The problem:
Using the records below, give again exactly the lines from the line that contains "Read online: Taking Blender to the" through the line that contains "geometry nodes, simulations, and motion", both ends included, and only those.

───── Records supplied

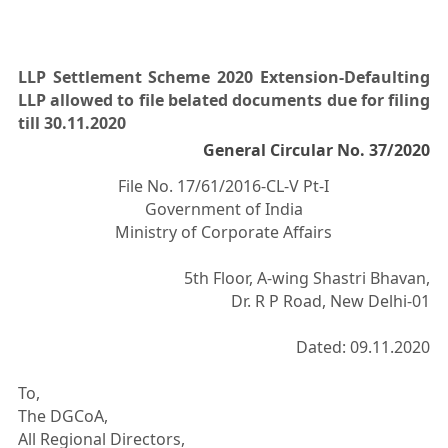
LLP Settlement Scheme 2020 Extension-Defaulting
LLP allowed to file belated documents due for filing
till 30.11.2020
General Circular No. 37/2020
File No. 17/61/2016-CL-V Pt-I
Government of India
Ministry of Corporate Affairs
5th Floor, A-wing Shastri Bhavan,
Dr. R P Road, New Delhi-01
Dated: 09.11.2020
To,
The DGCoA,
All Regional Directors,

──────────
───── Records supplied

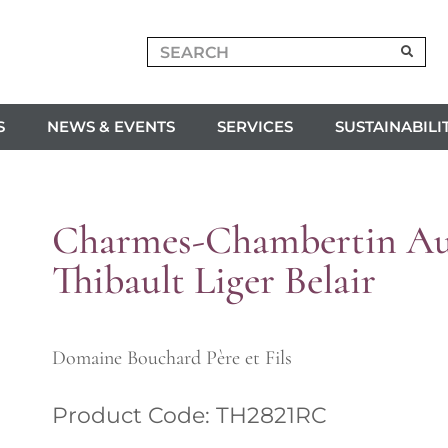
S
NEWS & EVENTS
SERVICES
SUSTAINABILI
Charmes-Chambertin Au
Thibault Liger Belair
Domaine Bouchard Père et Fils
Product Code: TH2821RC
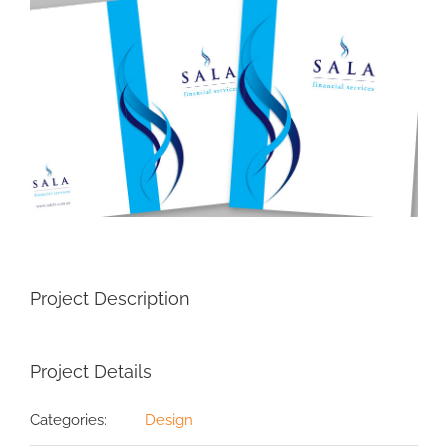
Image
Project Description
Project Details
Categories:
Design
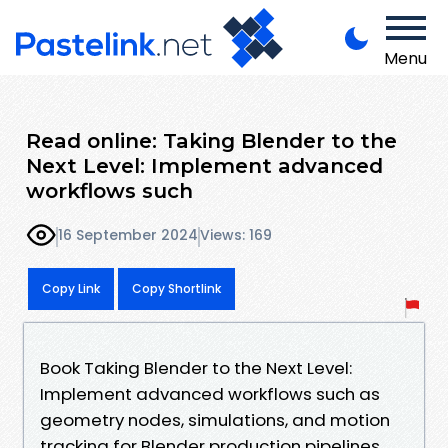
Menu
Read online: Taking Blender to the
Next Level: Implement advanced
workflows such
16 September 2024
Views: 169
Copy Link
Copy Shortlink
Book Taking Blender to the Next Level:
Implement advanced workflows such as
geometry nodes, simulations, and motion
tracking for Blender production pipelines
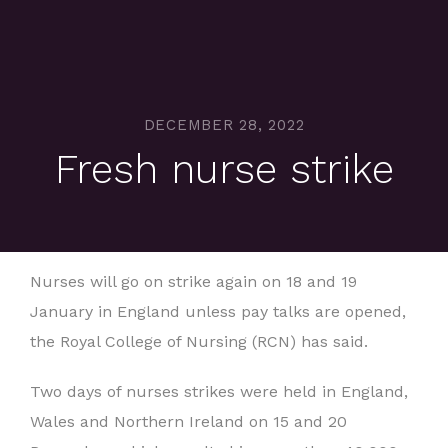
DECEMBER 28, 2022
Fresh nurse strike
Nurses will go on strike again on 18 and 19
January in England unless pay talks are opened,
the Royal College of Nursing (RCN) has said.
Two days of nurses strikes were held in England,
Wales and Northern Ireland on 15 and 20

──────────

Written response:
Read online: Taking Blender to the
Next Level: Implement advanced
workflows such
16 September 2024
Views: 169
Copy Link
Copy Shortlink
Book Taking Blender to the Next Level:
Implement advanced workflows such as
geometry nodes, simulations, and motion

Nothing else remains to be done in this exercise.